Tonya Jone Miller a travaillé comme opératrice de téléphone rose pendant plus de quinze ans et a participé à des jeux de rôles gynécologiques avec des clients au téléphone. Elle estime qu’environ 5 % de ses interlocuteurs s’y intéressaient et n’est pas d’accord avec ma théorie selon laquelle ce fantasme pourrait être misogyne.
« Je pense que beaucoup d’hommes veulent mieux comprendre l’expérience féminine, me dit-elle sur Skype depuis sa maison à Portland. Dans le passé, une femme n’expliquait jamais à son partenaire ce qui se passait dans le cabinet du gynécologue, mais maintenant, il y a des vidéos, ainsi que des forums où les gens peuvent discuter de ces choses. »
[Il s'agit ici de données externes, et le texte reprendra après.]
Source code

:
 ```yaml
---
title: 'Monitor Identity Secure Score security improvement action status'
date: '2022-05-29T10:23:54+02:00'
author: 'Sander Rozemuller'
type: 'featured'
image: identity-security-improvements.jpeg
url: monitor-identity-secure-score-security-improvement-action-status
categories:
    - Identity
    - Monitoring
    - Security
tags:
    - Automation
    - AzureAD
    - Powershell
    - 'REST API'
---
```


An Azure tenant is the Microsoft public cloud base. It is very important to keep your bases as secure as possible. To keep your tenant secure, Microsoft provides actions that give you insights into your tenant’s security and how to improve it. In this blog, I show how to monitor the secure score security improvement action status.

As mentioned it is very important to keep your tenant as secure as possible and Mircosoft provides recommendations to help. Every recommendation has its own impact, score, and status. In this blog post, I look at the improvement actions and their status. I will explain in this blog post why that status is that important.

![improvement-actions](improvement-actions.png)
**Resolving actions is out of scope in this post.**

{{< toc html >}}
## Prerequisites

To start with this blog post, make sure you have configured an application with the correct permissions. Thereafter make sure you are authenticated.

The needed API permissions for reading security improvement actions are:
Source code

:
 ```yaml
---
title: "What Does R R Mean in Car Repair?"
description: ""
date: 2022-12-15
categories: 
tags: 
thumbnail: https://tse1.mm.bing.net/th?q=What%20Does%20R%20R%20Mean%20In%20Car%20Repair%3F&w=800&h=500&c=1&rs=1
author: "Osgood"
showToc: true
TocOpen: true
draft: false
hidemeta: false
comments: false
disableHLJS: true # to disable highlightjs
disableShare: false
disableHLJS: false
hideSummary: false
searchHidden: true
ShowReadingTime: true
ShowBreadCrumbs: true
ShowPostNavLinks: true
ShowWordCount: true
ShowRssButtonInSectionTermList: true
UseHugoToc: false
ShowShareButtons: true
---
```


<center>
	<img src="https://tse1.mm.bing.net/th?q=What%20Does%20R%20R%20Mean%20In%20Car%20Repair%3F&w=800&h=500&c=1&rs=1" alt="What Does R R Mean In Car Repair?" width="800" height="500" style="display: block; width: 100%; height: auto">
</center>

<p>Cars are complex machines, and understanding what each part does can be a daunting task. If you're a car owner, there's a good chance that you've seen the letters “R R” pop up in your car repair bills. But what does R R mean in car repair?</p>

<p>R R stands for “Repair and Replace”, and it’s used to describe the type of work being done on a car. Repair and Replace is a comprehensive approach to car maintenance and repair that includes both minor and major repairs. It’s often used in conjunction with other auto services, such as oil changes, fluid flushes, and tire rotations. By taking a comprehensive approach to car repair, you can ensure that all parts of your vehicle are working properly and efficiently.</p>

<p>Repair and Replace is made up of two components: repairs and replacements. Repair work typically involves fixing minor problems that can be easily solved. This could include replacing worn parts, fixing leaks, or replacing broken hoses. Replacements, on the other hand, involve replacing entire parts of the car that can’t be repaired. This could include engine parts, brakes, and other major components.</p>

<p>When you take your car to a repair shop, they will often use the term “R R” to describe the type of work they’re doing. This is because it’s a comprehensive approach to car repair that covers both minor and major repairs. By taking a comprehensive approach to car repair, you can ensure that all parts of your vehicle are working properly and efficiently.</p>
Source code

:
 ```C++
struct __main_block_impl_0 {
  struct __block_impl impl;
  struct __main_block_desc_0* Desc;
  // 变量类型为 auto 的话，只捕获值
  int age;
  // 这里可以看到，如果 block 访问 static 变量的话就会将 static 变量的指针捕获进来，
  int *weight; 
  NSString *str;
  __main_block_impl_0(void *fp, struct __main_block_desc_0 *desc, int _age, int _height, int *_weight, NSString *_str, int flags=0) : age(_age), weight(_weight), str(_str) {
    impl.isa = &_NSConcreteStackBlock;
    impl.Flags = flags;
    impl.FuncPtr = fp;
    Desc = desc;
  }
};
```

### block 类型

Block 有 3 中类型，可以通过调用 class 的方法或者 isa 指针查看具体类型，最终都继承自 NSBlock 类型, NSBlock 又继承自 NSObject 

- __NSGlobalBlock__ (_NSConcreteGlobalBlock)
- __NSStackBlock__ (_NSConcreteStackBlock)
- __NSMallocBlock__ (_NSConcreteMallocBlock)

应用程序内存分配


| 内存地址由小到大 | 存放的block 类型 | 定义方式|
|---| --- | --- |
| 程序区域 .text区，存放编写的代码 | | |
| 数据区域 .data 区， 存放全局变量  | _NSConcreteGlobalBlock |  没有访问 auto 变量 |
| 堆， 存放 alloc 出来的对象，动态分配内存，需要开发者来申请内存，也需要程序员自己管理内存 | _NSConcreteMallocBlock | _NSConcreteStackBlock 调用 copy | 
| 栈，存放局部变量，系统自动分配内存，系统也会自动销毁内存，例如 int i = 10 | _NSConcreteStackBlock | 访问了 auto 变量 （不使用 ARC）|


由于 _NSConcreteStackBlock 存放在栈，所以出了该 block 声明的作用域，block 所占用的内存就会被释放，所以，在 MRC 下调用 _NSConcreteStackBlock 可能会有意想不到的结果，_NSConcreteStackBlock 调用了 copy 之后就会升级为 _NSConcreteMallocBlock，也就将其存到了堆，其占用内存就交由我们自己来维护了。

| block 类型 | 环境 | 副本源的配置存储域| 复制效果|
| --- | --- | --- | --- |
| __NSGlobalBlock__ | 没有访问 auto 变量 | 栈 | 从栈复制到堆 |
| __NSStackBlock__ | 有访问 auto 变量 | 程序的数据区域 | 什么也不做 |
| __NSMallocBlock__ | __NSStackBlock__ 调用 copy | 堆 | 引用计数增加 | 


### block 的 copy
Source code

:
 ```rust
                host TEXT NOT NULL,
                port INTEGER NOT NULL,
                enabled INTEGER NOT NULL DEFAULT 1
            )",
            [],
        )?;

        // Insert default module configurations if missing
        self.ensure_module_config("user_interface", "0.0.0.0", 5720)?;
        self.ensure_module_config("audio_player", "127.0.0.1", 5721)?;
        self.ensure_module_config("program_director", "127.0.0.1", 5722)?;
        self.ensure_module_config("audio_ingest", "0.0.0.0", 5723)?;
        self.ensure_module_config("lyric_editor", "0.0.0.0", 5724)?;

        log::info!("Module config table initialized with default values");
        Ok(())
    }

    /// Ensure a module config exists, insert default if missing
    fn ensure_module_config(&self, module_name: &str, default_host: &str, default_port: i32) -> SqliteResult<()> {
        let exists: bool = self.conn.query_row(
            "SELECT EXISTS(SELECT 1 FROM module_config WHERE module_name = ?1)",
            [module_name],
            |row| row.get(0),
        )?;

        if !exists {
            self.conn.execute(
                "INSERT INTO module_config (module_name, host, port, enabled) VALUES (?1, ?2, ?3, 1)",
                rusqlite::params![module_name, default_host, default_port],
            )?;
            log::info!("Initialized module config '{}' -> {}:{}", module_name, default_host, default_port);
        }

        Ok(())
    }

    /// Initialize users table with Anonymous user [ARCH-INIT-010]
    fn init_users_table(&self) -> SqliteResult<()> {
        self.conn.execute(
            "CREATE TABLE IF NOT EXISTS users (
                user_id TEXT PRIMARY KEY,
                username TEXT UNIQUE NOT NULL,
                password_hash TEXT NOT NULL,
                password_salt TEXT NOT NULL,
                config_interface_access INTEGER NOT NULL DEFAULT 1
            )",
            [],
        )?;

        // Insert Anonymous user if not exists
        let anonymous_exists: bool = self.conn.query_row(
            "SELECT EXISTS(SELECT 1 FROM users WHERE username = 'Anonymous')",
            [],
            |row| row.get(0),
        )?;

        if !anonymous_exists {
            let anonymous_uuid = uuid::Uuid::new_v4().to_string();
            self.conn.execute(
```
Pourtant, je commence à penser qu’il s’agit d’un fétichisme avec un tabou particulièrement fort parmi ses adeptes féminines – ou, du moins, quelque chose semble les empêcher de décrire leurs expériences. Je rencontre ensuite Melissa Vitale, directrice des communications chez NSFW, un sex club privé de New York. Elle m’explique que le fétichisme gynécologique peut rendre les femmes sexuellement autonomes. « J’adore ce sujet, me dit-elle. Je ne savais pas que les jeux de rôles médicaux pouvaient être aussi érotiques avant d’installer une salle sur ce thème dans l’un de nos clubs. »
Elle poursuit : « Je ne m’y étais jamais vraiment intéressée, jusqu’à ce que mon partenaire et moi sommes allés dans cette pièce. J’ai immédiatement voulu qu’il joue mon gynécologue et profite de moi. C’était très érotique parce que, contrairement aux véritables examens où j’ai les jambes dans des étriers et où je me sens impuissante et honteuse, cette fois, je me sentais puissante et sensuelle. »
Tonya peut voir ce qui plaît. « Cela soulage la femme d’un fardeau. Elle peut se détendre et se laisser faire, et elle n’est pas responsable de la façon dont son corps réagit, dit-elle. De bien des façons, nous sommes conditionnées à toujours donner du plaisir à l’homme. Ce fétichisme permet de s’en libérer. »
J’ai écrit sur pas mal de fétichismes étranges, mais celui de la gynécologie semble être plus tabou que les autres. Avant de rencontrer des femmes qui étaient prêtes à en discuter avec moi, j’ai été accueillie avec un silence assourdissant par les femmes qui apprécient ce fantasme (et il convient de noter que les seules qui ont accepté de me répondre sont éducatrices sexuelles ou travaillent dans l’industrie du sexe).